Le 19 mai 2009, Luc Mandret, « blogueur associé » au journal Marianne (France) et créateur de l’excellent journal Le Tigre, signait un papier : « Les désastres de la pandémie médiatique H1N1 ». Il soulignait alors l’emballement médiatique pour la grippe A/H1N1 et s’interrogeait, graphique à l’appui, sur la véritable nocivité du virus.
Soit des réflexions qui arriveront dans les médias traditionnels dans le meilleur des cas six mois plus tard.

Si cette contribution fut précoce, les sites d’informations Rue 89, Agoravox, ou encore Slate ont commencé dès la fin juillet 2009 à essaimer les doutes sur la réelle force de la pandémie, ainsi que sur la pertinence d’une campagne de vaccination massive. Ces médias, confortés dans leurs analyses par le faible impact de la grippe, continueront à critiquer, sur base d’expertises, les politiques menées par l’Organisation mondiale de la santé (OMS) et les gouvernements européens.

◇ ◇ ◇ ◇ ◇

Activité — Recopiez le texte sur la couverture médiatique de la grippe A/H1N1 depuis « Soit des réflexions » jusqu'à « les gouvernements européens. », en remplaçant « six mois » par « trois mois ».

Lignes de données —
◇ ◇ ◇ ◇ ◇

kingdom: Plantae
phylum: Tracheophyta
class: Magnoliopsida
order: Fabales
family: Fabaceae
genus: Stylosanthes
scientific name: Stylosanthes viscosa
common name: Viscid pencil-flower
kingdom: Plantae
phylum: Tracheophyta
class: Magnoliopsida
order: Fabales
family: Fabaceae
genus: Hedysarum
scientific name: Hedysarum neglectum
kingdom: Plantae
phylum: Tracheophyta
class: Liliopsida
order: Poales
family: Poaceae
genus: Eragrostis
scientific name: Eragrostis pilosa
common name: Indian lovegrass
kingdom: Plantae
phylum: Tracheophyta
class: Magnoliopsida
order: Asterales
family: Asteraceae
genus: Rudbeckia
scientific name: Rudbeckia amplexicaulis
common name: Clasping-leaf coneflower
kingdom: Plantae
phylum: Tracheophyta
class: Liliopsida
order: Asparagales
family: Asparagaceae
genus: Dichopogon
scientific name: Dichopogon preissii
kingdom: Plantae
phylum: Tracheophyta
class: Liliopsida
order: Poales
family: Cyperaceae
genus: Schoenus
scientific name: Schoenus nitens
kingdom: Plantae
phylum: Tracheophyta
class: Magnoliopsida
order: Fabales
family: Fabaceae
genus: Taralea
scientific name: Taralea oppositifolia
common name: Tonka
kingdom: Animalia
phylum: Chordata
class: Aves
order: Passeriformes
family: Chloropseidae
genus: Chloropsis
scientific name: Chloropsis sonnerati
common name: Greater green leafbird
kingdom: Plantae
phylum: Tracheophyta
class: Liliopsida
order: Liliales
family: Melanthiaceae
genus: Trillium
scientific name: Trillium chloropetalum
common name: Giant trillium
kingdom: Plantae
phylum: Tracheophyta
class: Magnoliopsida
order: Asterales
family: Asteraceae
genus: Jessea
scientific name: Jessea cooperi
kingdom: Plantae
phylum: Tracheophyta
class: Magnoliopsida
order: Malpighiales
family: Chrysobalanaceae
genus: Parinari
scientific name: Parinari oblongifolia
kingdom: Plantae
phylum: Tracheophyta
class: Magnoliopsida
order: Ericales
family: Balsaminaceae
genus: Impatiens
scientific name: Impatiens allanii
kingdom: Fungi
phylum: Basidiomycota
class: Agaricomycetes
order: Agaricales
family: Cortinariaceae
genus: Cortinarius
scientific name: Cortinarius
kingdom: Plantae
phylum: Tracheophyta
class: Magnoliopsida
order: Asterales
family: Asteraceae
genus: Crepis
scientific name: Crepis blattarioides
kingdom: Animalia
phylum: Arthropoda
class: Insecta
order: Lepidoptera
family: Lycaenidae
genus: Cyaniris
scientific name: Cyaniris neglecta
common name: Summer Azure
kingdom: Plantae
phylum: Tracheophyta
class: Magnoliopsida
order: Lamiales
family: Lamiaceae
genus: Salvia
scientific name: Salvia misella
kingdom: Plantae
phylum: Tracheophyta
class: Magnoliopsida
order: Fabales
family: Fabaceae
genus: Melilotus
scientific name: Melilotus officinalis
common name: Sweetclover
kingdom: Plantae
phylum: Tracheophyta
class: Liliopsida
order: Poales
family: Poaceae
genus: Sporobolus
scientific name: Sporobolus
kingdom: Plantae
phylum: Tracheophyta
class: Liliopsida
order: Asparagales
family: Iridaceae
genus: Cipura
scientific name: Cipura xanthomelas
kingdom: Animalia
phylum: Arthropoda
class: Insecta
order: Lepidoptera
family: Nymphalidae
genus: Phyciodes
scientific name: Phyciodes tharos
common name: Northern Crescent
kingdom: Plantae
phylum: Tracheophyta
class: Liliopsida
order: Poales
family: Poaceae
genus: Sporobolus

◇ ◇ ◇ ◇ ◇

Réponse attendue —
Soit des réflexions qui arriveront dans les médias traditionnels dans le meilleur des cas trois mois plus tard.

Si cette contribution fut précoce, les sites d’informations Rue 89, Agoravox, ou encore Slate ont commencé dès la fin juillet 2009 à essaimer les doutes sur la réelle force de la pandémie, ainsi que sur la pertinence d’une campagne de vaccination massive. Ces médias, confortés dans leurs analyses par le faible impact de la grippe, continueront à critiquer, sur base d’expertises, les politiques menées par l’Organisation mondiale de la santé (OMS) et les gouvernements européens.